Course Details
Course offered Autumn 2023
HONORS 210 A: Empire and the Poesis of Place (A&H, DIV, W)
HONORS 210 A: Empire and the Poesis of Place (A&H, DIV, W)
SLN 16345 (View UW registration info »)
Limit: 35 students
“Language, of course, is constantly being redefined, not just by demagogues, but by people who employ it. Language is we realized. Each word has passed mouth by mouth over the centuries, changed by intonation and accent, changed by wit and utility.”
— Solmaz Sharif, “A Poetry of Proximity” (Kenyon Review 2022).
This Honors Seminar will explore post-1988 literary and cultural works about the imperial geographies and spatial imaginaries of the United States.
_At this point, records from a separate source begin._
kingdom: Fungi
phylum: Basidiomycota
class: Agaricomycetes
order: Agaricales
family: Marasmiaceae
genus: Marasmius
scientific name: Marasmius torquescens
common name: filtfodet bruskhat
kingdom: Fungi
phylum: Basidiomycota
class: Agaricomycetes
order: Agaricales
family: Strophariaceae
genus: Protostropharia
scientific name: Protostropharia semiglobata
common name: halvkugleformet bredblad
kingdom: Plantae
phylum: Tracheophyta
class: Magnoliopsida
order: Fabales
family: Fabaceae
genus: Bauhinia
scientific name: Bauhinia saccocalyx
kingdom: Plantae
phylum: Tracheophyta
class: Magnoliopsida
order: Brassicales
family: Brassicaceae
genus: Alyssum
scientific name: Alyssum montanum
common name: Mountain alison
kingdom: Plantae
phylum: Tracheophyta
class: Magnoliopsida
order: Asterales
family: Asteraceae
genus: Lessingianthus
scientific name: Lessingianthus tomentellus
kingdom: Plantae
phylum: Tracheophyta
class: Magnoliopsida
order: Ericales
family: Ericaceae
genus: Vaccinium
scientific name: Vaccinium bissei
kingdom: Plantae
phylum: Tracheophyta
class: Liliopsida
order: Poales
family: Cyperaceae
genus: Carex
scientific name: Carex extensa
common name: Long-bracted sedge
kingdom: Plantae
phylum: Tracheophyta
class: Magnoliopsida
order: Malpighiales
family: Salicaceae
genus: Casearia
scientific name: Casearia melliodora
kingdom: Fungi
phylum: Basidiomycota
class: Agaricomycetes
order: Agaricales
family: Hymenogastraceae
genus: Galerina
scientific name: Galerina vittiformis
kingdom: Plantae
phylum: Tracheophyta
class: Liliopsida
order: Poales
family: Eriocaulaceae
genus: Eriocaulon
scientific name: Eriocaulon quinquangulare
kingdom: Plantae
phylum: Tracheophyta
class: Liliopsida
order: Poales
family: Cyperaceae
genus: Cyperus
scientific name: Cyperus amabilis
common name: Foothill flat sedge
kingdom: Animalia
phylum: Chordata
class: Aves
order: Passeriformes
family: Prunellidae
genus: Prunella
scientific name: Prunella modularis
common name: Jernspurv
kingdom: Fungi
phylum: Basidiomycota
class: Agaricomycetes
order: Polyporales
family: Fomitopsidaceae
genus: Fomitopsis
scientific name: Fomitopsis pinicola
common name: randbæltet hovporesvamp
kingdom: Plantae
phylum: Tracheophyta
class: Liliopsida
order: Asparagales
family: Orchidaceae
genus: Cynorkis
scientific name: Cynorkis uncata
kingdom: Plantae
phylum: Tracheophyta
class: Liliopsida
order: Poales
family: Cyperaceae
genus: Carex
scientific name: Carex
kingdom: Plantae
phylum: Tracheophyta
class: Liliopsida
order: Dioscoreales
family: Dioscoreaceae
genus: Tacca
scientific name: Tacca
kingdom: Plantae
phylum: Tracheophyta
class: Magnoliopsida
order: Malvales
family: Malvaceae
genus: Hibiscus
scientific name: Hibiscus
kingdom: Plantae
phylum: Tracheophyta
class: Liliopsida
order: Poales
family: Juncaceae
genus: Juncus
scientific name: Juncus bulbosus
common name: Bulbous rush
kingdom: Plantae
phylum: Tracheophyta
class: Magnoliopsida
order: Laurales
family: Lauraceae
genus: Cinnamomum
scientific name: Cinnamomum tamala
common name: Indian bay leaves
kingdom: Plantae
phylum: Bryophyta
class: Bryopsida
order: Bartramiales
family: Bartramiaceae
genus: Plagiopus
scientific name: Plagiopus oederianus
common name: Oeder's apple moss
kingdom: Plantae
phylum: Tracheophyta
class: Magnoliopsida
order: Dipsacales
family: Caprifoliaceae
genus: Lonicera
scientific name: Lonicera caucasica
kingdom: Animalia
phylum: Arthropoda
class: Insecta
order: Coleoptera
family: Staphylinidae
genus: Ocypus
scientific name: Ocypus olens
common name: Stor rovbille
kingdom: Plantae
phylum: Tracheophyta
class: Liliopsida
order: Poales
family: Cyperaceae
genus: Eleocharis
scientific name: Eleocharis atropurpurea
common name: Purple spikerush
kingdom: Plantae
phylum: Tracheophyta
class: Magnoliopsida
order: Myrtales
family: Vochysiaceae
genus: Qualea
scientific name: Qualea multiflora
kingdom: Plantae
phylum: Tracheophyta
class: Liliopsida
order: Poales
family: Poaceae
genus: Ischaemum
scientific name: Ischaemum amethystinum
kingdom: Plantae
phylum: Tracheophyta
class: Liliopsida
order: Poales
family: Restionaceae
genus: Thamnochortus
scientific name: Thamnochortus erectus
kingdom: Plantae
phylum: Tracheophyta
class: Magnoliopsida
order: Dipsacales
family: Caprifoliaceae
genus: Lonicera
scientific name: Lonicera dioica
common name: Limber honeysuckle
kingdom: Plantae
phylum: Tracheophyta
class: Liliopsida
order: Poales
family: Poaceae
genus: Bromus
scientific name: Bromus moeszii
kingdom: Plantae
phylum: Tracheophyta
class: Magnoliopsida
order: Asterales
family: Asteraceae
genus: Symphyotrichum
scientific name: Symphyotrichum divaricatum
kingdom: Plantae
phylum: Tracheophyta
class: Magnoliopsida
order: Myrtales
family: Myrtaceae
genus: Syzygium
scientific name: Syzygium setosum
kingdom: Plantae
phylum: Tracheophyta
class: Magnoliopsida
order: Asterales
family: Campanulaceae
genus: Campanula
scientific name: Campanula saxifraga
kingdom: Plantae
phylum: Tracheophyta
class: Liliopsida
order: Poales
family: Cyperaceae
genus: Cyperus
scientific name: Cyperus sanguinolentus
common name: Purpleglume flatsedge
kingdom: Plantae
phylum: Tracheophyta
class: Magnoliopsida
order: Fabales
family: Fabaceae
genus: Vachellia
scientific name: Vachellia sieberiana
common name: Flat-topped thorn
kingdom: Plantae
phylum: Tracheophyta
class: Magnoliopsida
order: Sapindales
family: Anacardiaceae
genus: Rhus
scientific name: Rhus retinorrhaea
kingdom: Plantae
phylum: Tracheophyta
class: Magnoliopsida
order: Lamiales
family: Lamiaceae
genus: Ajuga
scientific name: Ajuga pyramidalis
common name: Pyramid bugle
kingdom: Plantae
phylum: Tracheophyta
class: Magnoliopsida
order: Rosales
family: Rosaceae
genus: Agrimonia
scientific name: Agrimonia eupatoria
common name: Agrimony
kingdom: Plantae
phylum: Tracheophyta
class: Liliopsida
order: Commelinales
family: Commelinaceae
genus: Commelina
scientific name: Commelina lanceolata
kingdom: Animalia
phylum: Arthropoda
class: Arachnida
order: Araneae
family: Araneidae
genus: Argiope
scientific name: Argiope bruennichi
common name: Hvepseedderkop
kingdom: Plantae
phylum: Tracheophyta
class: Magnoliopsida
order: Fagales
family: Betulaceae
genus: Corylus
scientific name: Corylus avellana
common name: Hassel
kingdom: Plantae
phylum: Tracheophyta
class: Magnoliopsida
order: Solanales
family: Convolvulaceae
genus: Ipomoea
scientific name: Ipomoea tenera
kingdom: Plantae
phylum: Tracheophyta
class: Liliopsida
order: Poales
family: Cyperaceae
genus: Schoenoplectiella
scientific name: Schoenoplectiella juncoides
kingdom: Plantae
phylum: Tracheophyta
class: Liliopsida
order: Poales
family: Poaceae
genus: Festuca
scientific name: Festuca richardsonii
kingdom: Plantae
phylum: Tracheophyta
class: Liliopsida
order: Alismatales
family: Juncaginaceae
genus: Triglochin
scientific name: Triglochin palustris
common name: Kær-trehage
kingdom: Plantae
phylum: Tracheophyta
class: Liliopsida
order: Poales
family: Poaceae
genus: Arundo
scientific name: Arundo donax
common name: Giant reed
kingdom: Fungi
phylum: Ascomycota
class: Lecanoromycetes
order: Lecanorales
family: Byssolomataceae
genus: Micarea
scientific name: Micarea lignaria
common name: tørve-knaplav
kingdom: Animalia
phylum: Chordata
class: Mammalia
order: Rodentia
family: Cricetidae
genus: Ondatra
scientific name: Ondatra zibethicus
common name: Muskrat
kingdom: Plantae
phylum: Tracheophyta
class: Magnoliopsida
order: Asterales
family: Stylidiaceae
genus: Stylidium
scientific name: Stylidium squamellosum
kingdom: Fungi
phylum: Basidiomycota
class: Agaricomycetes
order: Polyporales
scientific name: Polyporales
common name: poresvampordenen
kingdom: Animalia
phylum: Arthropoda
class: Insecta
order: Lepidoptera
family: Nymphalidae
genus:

The year 1968 marked a turning point in struggles to transform existing world orders, with the U.S. as one central site of contestation over radical redistributions of space, wealth and power. Fast-forward to 1988: the closing of the Cold War once again promised global transformations in distributions of space, wealth and power. What was the role of the U.S. in this post-1988 period? How did longer-standing practices of U.S. settler colonialism, racial capitalism, and imperialism relate to the emerging realities of the approaching millenium? And why might we turn to literary and cultural works to explore the complex and still-unfinished answers to these questions?
This course proposes that literary and cultural works offer a rich archive for exploring some of the key questions of this period. These works draw attention to the changing ways space, wealth and power are imagined, symbolized, narrated, and materialized, often allowing their audiences to perceive and conceive reality in new ways. Together we will read a series of critical, literary and cultural works that focus in particular on the “poesis of place,” or how place is seemingly brought into being, in relation to the post-1988 U.S. Through our readings and discussions, we will explore how language conjures and contests the proximities through which “we” enacts place.
Our reading is not decided yet, will likely select from works by Rabih Alameddine, Zaina Alsous, Billy-Ray Belcourt, Lawrence Chua, Louise Erdrich, Renee Gladman, Kazuo Ishiguro, N.K. Jemisin, Jamaica Kincaid, Solmaz Sharif, Colson Whitehead, Karen Tei Yamashita.
Assignments for the class will focus on engaging these works in class discussion and in weekly short written reflections. A final project will offer critical and creative options.